Com a clássica desculpa de que a tradição tem referência ao ‘diabo’, crianças são constrangidas nas ruas e impedidas de se divertirem nas brincadeiras de Cosme e Damião e de aceitarem os doces, o que passam adiante, constrangendo outras crianças a não aceitarem, por estarem ‘pecando’, ou ‘aceitando oferendas’.

Por outro lado, existe também, um saudosismo quase apático por parte de pessoas que contam que “no tempo da minha avó, ela fazia um caruru e enchia a casa de gente”, sem se darem conta de que somos nós as herdeiras das tradições de nossas avós, e se a gente não passá-las adiante, quem vai?

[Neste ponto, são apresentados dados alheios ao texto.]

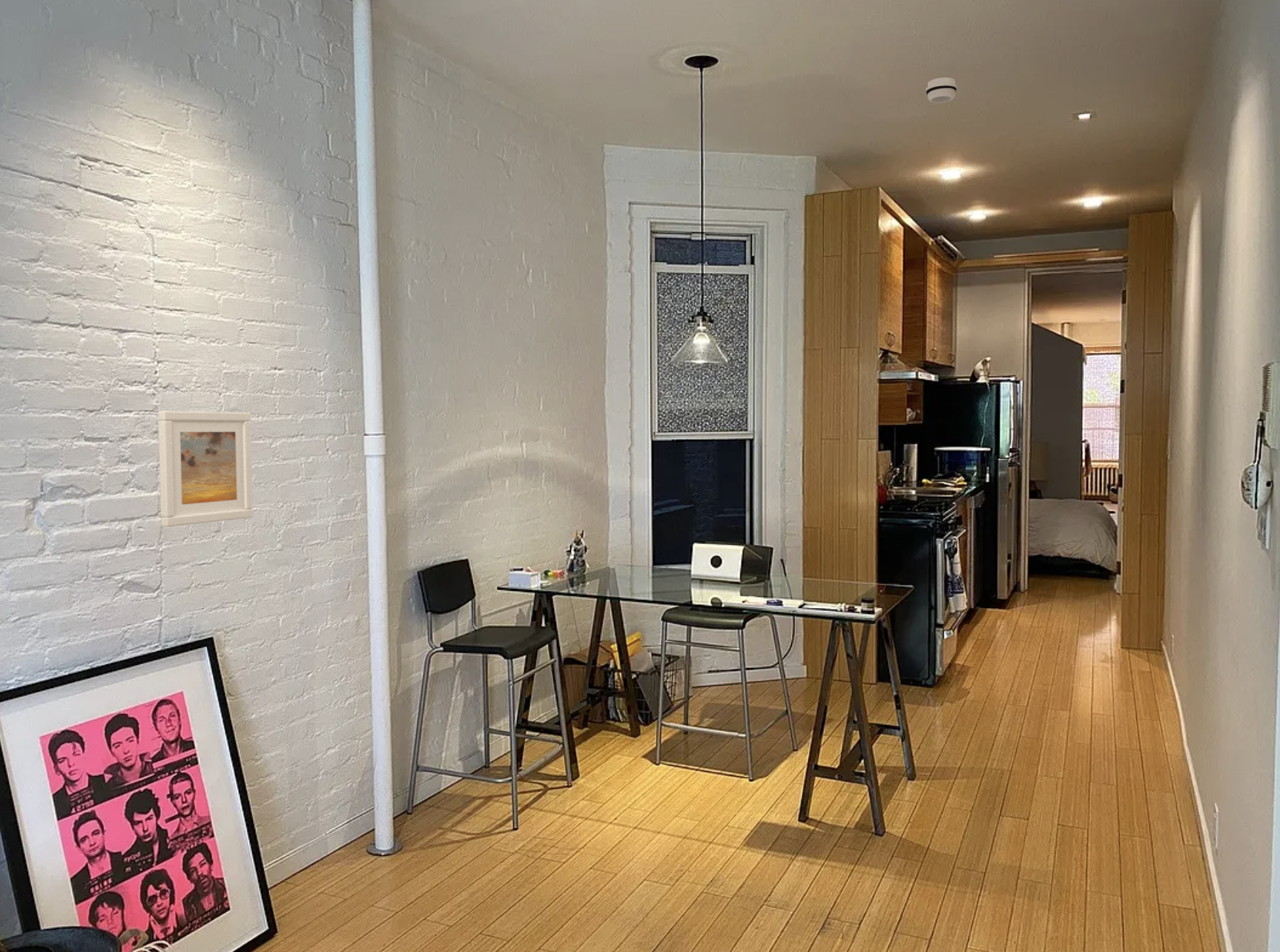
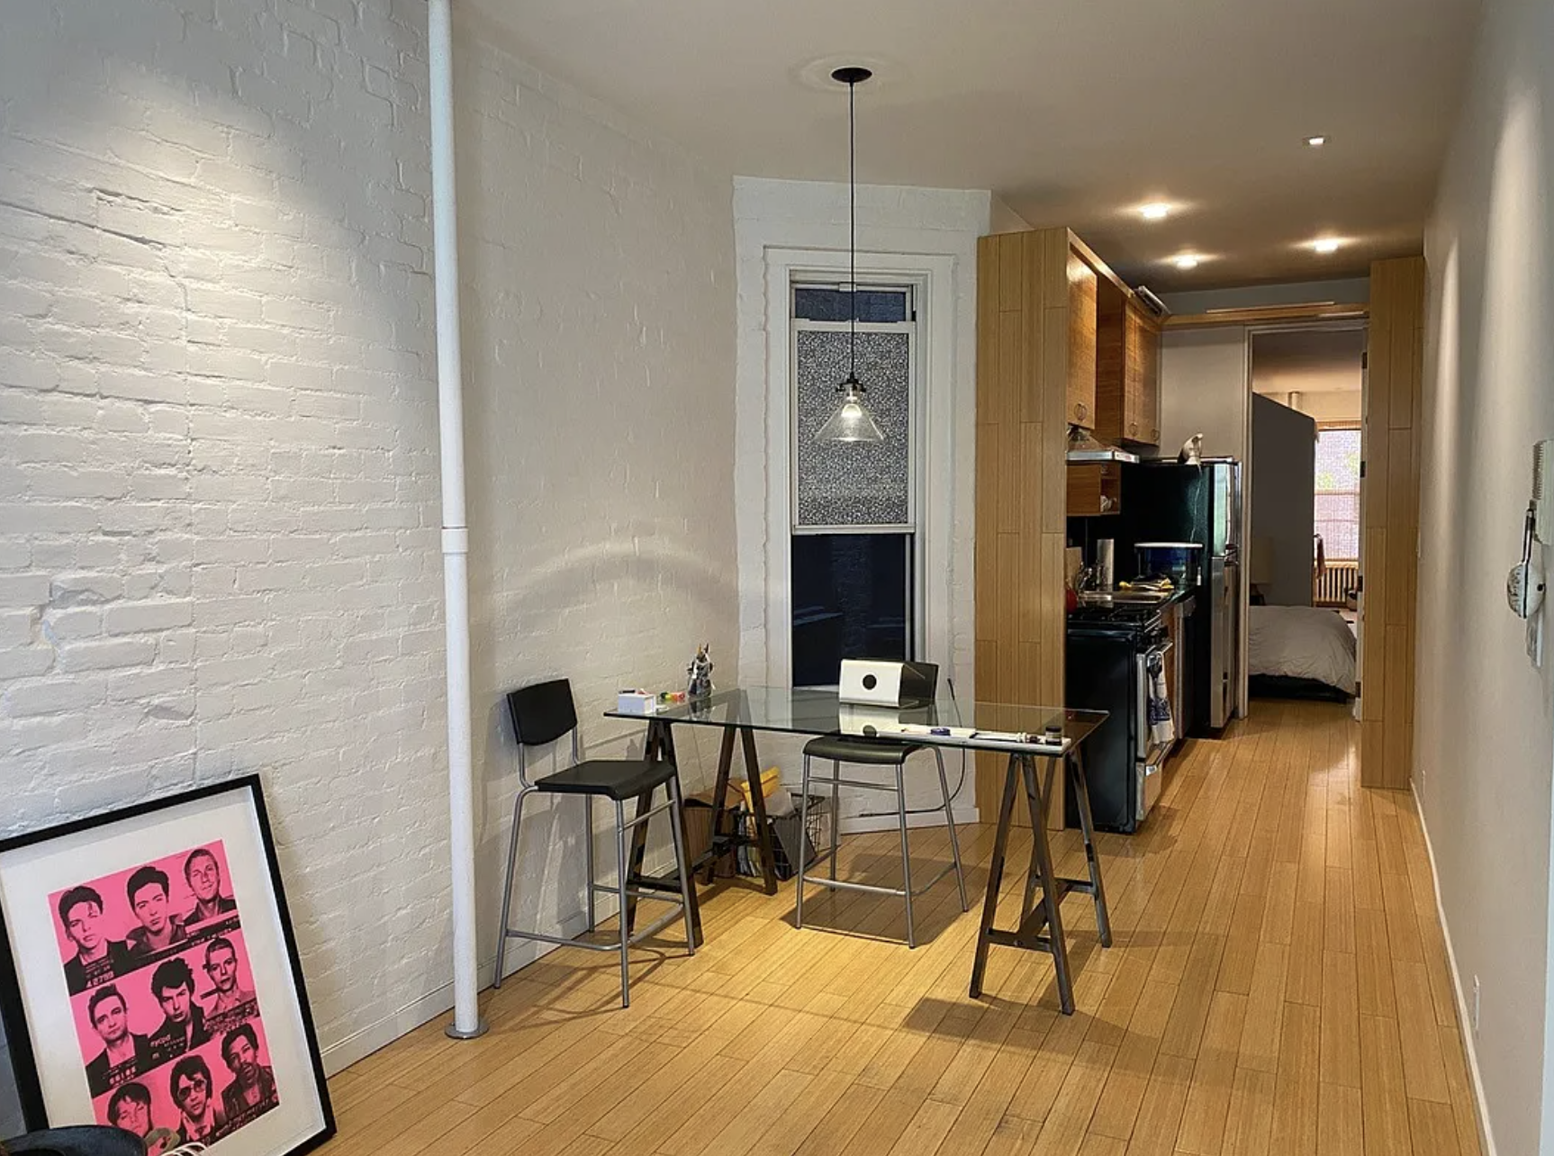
- smoke detector [925,77,957,104]
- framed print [157,410,254,527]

Manter vivas as tradições de nossas pretas mais velhas é resistência contra o racismo, contra a intolerância religiosa que atinge majoritariamente as religiões de matriz africana, como o Candomblé e a Umbanda. Permitir que essas narrativas de que os doces são do diabo se espalhem sem resistência, simplesmente por achar que manter esse legado não é nossa obrigação, é compactuar com esse projeto nefasto de dominação que mira, desde cedo, em nossas crianças.

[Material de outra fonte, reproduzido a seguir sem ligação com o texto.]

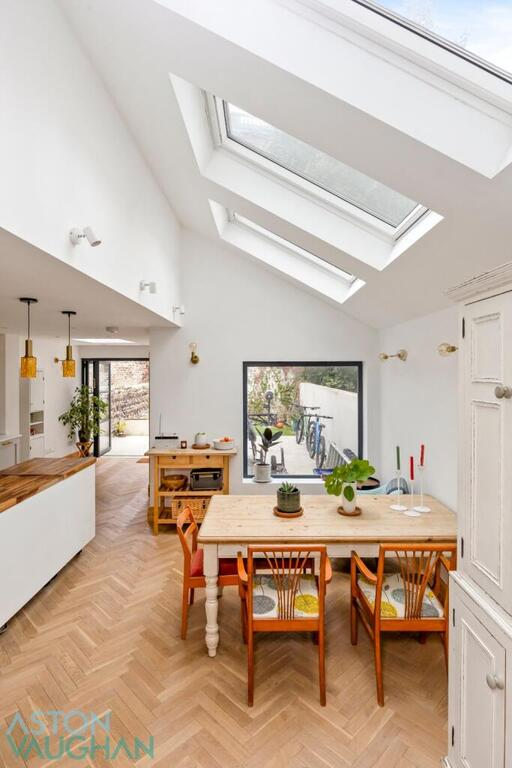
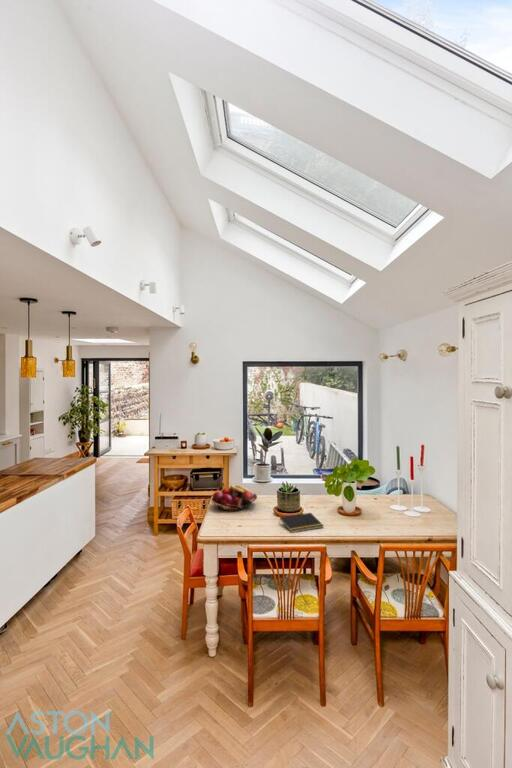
+ notepad [278,512,325,534]
+ fruit basket [210,484,258,512]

Torna-se mais que necessário o compromisso, entendimento e compreensão para se responsabilizar por manter uma tradição. Mas viver é compromisso. Manter vivas nossas histórias é um exercício de devolver para todos aqueles que estiveram antes de nós, um pouquinho do que nos fez chegar até aqui.

Cosme e Damião ou Ibejis?

O dia de São Cosme e São Damião, para os católicos, também é celebrado no Candomblé. Nesse caso, no entanto, comemora-se a tradição em 27 de setembro e, tendo como referência, dois orixás. “Não são as mesmas figuras, mas em ambas são irmãos com histórias de vida muito parecidas”, explica Pai Nino D Osumarê.

A tradição tem como referência os Ibejis, divindades africanas. Para o Candomblé, eram irmãos gêmeos que, em troca de brinquedos e doces, resolviam os problemas levados a eles.  “Resolviam problemas, garantiam colheitas mas, casos as promessas não fossem cumpridas, faziam travessuras e podiam até mesmo reverter o que havia sido pedido”, conta Pai Nino.

Segundo a história, um dos irmãos morreu afogado e o outro, extremamente triste, pediu ao “Deus supremo”, que o levasse. “Conta a tradição que foi deixada na terra uma imagem em que a figura dos dois apareciam juntas e jamais poderiam ser separadas. A partir de então, as promessas passaram a ser feitas para a imagem, também em troca de doces e brinquedos”, conta.

“Os Ibejis são celebrados com cultos próprios durante todo o ano, já que estão ligados a ideia de “criação”, são cultuados em todos os rituais”, explica Pai Nino. “Devido a convivência com a cultura cristã, também fazemos festa em setembro em que são distribuídos brinquedos, doces e Caruru (comida típica que pode ser acrescida de amendoim ou castanha) para as crianças”, explica.

Já na Umbanda, celebra-se Cosme e Damião e não os Ibejis, na mesma data. “Quando os escravos foram trazidos da África para o Brasil acabaram criando a Umbanda e, para poderem realizar seus cultos, associaram seus deuses aos do catolicismo. Mas o princípio é o mesmo”, conclui Pai Nino.